Now we’re talking. Unlike “The Village Bride,” “The Ninth Jedi” just feels like Star Wars pretty much immediately. Not only that, even though Visions isn’t beholden to the existing Star Wars canon, this is another of its short films that could theoretically make sense by fitting into the larger continuity by taking place many generations after Order 66 and the decimation of the Jedi. A group of Force-users is summoned to an asteroid orbiting the planet Hy Izlan, where a reclusive figure named Margrave Juro (voiced by Tetsuo Kanao in the Japanese audio track and Andrew Kishino in the English dub) has begun collecting Kyber crystals in an effort to start distributing lightsabers to would-be Jedi and restore the Order to its former glory.
Meanwhile on the planet below, a swordsmith named Zhima (Shin-ichiro Miki / Simu Liu) and his Force-sensitive daughter Kara (Chinatsu Akasaki / Kimiko Glenn) prepare sabers for delivery to the enigmatic Margrave. When Jedi hunters show up to capture Zhima, Kara must find her way up to Juro’s hideout to deliver the lightsabers before it’s too late. Little does she know that most of the beings who followed the beacon to this location are actually aligned with the evil Sith– all except Ethan (Hiromu Mineta / Masi Oka), a noble young warrior who only seeks to follow the path of the light.

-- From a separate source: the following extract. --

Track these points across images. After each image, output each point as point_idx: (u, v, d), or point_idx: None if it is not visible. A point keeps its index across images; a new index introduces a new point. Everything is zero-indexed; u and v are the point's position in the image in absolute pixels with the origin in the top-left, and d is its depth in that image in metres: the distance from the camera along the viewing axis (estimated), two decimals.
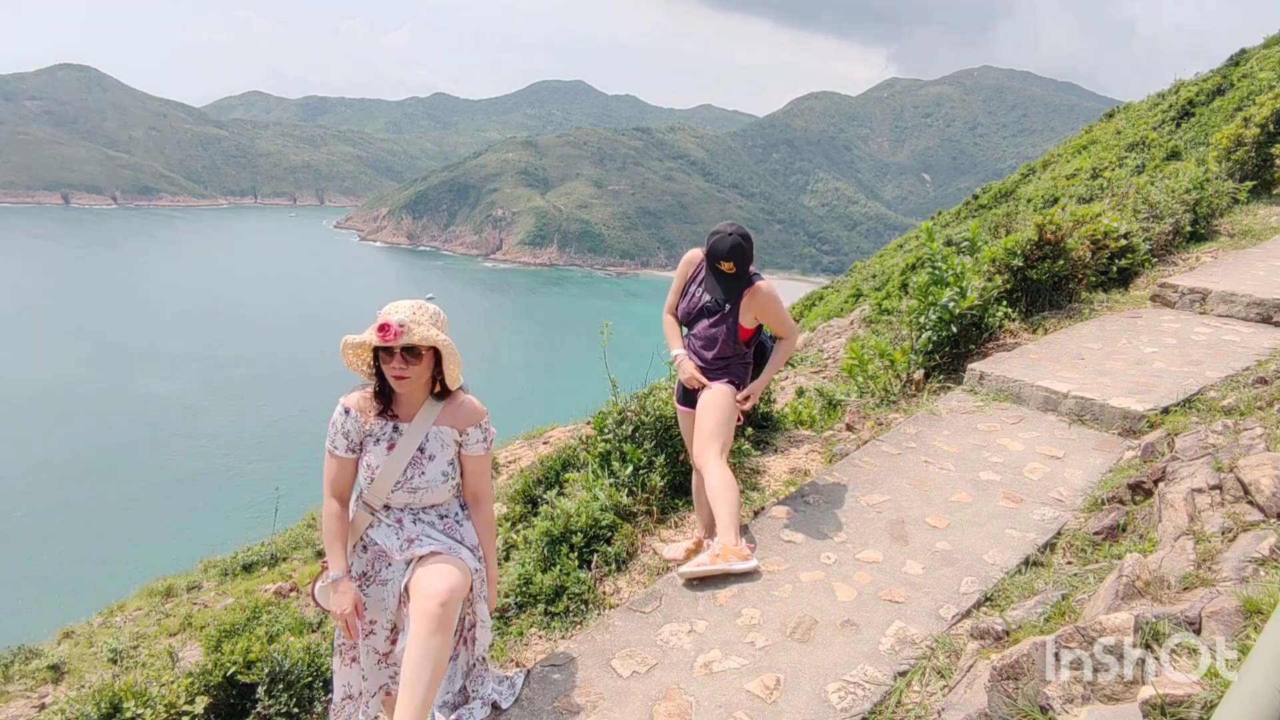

There are a lot of wonderful moments along the way as Kara seeks to avenge her father’s kidnapping and help the Margrave in his quest, including a speeder chase across frozen ice plains, a hilarious interaction with a lazy old pilot droid who claims to be “on his break,” and a heart-pounding climactic battle sequence that rivals even the best lightsaber duels from the live-action Star Wars films.
I can’t tell you how exciting it is to watch “The Ninth Jedi”– at 22 minutes, the longest of the Star Wars: Visions episodes– and imagine it as a pilot for an ongoing animated series about the rebirth of the Jedi, set many hundreds of years after the Original Trilogy. I know that probably won’t happen, but I hope at the very least that other creators will look to Production I.G.’s work here and examine just how they arrived at the precise formula for what makes this long-running franchise tick. My guess is that they figured out how to combine genuine emotion, intriguing characters, inventive world-building, and entertaining-but-grounded action scenes, all while building upon and expanding the pre-existing Star Wars mythology. It all adds up to exactly what I was hoping for when Star Wars: Visions was first announced– a fresh take on familiar material that breathes new life into A Galaxy Far, Far Away.
My ranking so far:
1 – The Ninth Jedi
2 – The Duel
3 – Tatooine Rhapsody
4 – The Twins
5 – The Village Bride
Star Wars: Visions is available to stream in its entirety exclusively on Disney+.